> **Selected excerpt**
------------------------------------

Filters that directly manipulate bucket brigades have to look for a
bucket whose type is EOS for the same reason.
Some filters may need to deploy all three parts of the described
logic. Others will need to do only initialization and processing, or
processing and finalization, while the simplest filters might perform
only the normal processing (as we saw in the example of the filter
handler that lowers the case of the characters going through it).
25.3.1.4. Blocking calls
All filters (excluding the core filter
that reads from the network and the core filter that writes to it)
block at least once when invoked. Depending on whether
it's an input or an output filter, the blocking
happens when the bucket brigade is requested from the
upstream filter or when the bucket brigade is passed to the next
filter.
Input and output filters differ in the ways they acquire the bucket
brigades (which include the data that they filter). Although the
difference can't be seen when a streaming API is
used, it's important to understand how things work
underneath.
When an input filter is invoked, it first asks the upstream filter
for the next bucket brigade (using the get_brigade(
) call). That upstream filter in turn asks for the bucket
brigade from the next upstream filter in the chain, and so on, until
the last filter that reads from the network (called
core_in) is reached. The
core_in filter reads, using a socket, a portion of
the incoming data from the network, processes it, and sends it to its
downstream filter, which processes the data and sends it to its
downstream filter, and so on, until it reaches the very first filter
that asked for the data. (In reality, some other handler triggers the
request for the bucket brigade (e.g., the HTTP response handler or a
protocol module), but for our discussion it's good
enough to assume that it's the first filter that
issues the get_brigade( ) call.)

------------------------------------

> **Excerpted data**
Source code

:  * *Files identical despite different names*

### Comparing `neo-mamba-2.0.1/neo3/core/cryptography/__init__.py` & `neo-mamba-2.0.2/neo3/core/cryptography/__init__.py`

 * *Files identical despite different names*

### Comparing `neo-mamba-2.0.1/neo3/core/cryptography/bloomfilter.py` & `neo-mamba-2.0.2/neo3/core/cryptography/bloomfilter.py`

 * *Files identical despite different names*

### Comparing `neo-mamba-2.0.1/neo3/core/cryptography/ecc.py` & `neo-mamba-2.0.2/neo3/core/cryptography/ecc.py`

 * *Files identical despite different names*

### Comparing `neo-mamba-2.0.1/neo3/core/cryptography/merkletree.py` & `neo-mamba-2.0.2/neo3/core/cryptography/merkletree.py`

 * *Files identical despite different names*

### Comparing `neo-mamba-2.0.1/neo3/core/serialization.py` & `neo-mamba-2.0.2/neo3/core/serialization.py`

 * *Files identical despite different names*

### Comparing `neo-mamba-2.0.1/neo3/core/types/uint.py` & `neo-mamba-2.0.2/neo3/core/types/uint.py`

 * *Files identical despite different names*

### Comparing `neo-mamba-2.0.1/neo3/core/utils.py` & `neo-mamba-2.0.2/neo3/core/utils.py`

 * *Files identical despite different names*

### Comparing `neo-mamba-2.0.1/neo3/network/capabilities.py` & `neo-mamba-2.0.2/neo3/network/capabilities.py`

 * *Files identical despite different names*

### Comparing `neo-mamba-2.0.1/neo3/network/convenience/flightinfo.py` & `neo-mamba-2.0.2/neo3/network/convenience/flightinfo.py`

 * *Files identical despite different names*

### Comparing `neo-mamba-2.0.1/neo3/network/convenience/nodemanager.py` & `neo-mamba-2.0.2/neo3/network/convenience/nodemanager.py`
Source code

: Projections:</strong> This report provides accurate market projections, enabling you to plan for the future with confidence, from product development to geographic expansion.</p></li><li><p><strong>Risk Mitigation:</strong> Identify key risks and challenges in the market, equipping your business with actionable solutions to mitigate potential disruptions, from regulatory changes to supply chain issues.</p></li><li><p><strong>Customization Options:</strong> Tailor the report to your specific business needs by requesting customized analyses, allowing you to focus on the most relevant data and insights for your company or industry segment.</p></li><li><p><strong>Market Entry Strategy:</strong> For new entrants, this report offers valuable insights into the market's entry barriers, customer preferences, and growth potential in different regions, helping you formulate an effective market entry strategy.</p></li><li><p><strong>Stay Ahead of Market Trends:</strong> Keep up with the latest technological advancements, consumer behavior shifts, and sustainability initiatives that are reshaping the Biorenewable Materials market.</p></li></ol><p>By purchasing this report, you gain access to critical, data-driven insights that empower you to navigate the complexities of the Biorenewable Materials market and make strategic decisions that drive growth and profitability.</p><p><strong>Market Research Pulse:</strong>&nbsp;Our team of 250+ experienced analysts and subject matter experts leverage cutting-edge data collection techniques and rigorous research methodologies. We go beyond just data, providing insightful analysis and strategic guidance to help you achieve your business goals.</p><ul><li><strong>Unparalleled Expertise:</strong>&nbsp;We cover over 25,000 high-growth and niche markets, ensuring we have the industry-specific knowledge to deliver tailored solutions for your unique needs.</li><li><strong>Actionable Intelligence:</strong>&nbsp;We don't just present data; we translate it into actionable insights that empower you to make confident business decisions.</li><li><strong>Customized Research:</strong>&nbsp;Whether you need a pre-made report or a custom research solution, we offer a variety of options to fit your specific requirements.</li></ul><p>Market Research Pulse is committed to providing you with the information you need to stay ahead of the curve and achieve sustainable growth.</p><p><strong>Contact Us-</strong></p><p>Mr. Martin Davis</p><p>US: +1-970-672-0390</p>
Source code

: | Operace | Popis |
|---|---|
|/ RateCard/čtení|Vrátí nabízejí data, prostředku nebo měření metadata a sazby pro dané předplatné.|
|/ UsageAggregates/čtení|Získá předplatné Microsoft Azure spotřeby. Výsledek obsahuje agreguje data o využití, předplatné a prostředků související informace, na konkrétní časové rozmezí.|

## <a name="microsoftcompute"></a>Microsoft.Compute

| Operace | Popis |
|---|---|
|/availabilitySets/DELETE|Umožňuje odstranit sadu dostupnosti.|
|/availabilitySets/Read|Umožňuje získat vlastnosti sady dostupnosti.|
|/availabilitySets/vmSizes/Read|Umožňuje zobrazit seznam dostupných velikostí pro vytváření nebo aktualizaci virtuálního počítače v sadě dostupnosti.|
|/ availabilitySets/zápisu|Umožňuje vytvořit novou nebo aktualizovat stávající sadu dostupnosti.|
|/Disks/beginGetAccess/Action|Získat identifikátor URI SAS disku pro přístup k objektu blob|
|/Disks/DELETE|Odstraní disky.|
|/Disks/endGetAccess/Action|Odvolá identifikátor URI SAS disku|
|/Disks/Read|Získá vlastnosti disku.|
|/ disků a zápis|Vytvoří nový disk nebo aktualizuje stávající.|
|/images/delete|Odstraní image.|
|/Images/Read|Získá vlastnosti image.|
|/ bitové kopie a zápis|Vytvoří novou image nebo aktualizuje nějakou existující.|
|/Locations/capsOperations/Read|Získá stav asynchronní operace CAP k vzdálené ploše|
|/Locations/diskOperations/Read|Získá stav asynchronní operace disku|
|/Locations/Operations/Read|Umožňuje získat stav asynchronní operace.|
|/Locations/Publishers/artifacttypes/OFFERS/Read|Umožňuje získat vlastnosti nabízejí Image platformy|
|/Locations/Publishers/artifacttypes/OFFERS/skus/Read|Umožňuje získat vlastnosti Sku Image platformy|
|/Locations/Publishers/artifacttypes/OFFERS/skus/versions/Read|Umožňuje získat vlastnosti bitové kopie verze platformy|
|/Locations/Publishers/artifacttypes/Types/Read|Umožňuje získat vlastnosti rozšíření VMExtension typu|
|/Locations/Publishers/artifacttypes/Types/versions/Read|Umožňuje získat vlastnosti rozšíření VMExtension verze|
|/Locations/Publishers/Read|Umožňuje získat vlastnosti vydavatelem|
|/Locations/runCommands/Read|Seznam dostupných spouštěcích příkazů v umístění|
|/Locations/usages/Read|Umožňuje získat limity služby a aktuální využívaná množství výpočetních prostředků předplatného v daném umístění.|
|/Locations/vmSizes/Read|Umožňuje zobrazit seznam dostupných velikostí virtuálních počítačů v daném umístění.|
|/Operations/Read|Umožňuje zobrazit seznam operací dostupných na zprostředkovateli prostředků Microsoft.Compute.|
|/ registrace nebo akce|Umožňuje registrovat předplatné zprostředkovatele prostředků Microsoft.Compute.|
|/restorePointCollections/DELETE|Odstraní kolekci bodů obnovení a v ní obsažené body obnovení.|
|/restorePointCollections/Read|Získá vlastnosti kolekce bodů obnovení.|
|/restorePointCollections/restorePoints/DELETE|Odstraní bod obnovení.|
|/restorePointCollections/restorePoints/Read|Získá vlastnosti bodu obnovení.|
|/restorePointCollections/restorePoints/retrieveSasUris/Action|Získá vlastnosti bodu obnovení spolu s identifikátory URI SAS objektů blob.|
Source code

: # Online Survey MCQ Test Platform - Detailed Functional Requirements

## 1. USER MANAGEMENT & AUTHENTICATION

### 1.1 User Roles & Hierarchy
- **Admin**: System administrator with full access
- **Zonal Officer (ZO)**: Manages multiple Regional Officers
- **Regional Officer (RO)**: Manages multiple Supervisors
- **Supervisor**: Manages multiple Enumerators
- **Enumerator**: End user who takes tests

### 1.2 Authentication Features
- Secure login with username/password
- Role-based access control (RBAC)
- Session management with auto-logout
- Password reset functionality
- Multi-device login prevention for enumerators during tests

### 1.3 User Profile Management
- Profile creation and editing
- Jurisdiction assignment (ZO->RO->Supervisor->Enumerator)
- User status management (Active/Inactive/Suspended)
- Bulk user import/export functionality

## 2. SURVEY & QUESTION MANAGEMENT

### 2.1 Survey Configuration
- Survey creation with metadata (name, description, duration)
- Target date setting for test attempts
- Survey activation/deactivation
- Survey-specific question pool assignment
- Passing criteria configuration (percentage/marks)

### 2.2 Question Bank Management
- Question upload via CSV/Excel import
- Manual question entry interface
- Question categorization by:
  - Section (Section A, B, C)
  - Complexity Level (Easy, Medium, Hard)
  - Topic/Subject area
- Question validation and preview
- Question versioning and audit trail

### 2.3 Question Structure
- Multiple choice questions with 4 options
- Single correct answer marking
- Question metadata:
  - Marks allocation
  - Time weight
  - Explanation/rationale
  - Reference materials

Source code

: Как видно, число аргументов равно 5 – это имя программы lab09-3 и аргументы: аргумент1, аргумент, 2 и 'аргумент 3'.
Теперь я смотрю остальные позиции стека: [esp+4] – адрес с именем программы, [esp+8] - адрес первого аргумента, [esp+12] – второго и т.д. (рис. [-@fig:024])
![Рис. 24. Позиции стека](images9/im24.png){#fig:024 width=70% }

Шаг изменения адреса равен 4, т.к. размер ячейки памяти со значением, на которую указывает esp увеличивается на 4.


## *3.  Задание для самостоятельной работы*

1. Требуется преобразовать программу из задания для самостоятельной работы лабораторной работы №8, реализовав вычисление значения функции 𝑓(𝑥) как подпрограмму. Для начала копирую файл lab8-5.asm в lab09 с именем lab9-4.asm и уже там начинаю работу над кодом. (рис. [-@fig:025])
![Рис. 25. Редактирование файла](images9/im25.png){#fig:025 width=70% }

------------------------------------

> **Task 1**
In the passage on filters and blocking calls, what name is given to the last filter that reads from the network?
> **Task 2**
Write the next part of the passage on filters and blocking calls, starting after its last sentence.

> **Written reply 1**
core_in

> **Written reply 2**
Figure 25-5 depicts a typical input filter chain
data flow, in addition to the program control flow. The arrows show
when the control is switched from one filter to another, and the
black-headed arrows show the actual data flow. The diagram includes
some pseudocode, both in Perl for the mod_perl filters and in C for
the internal Apache filters. You don't have to
understand C to understand this diagram. What's
important to understand is that when input filters are invoked they
first call each other via the get_brigade( ) call
and then block (notice the brick walls in the diagram), waiting for
the call to return. When this call returns, all upstream filters have
already completed their filtering tasks.
Figure 25-5. mod_perl 2.0 input filter program control and data flow
As mentioned earlier, the streaming interface hides these details;
however, the first call to $filter->read( )
will block, as underneath it performs the get_brigade(
) call.
Figure 25-5 shows a part of the actual input filter
chain for an HTTP request. The ... shows that
there are more filters in between the mod_perl filter and
http_in.
Now let's look at what happens in the output filter
chain. The first filter acquires the bucket brigades containing the
response data from the content handler (or another protocol handler
if we aren't talking HTTP), then it applies any
modifications and passes the data to the next filter (using the
pass_brigade( ) call), which in turn applies its
modifications and sends the bucket brigade to the next filter, and so
on, all the way down to the last filter (called
core), which writes the data to the network, via
the socket to which the client is listening. Even though the output
filters don't have to wait to acquire the bucket
brigade (since the upstream filter passes it to them as an argument),
they still block in a similar fashion to input filters, because they
have to wait for the pass_brigade( ) call to
return.
Figure 25-6 depicts a typical output filter chain
data flow in addition to the program control flow. As in the input
filter chain diagram, the arrows show the program control flow, and
the black-headed arrows show the data flow. Again, the diagram uses
Perl pseudocode for the mod_perl filter and C pseudocode for the
Apache filters, and the brick walls represent the blocking. The
diagram shows only part of the real HTTP response filter chain;
... stands for the omitted filters.
Figure 25-6. mod_perl 2.0 output filter program control and data flow
25.3.2. Filter Configuration
HTTP request filter
handlers are declared using the
FilterRequestHandler attribute. Consider the
following request input and output filter skeletons:
package Book::FilterRequestFoo;
use base qw(Apache::Filter);
sub input : FilterRequestHandler {
my($filter, $bb, $mode, $block, $readbytes) = @_;
#...
}
sub output : FilterRequestHandler {
my($filter, $bb) = @_;
#...
}
1;
If the attribute is not specified, the default
FilterRequestHandler attribute is assumed. Filters
specifying subroutine attributes must subclass
Apache::Filter.
The request filters are usually configured in the
<Location> or equivalent sections:
Now we have the request input and output filters configured.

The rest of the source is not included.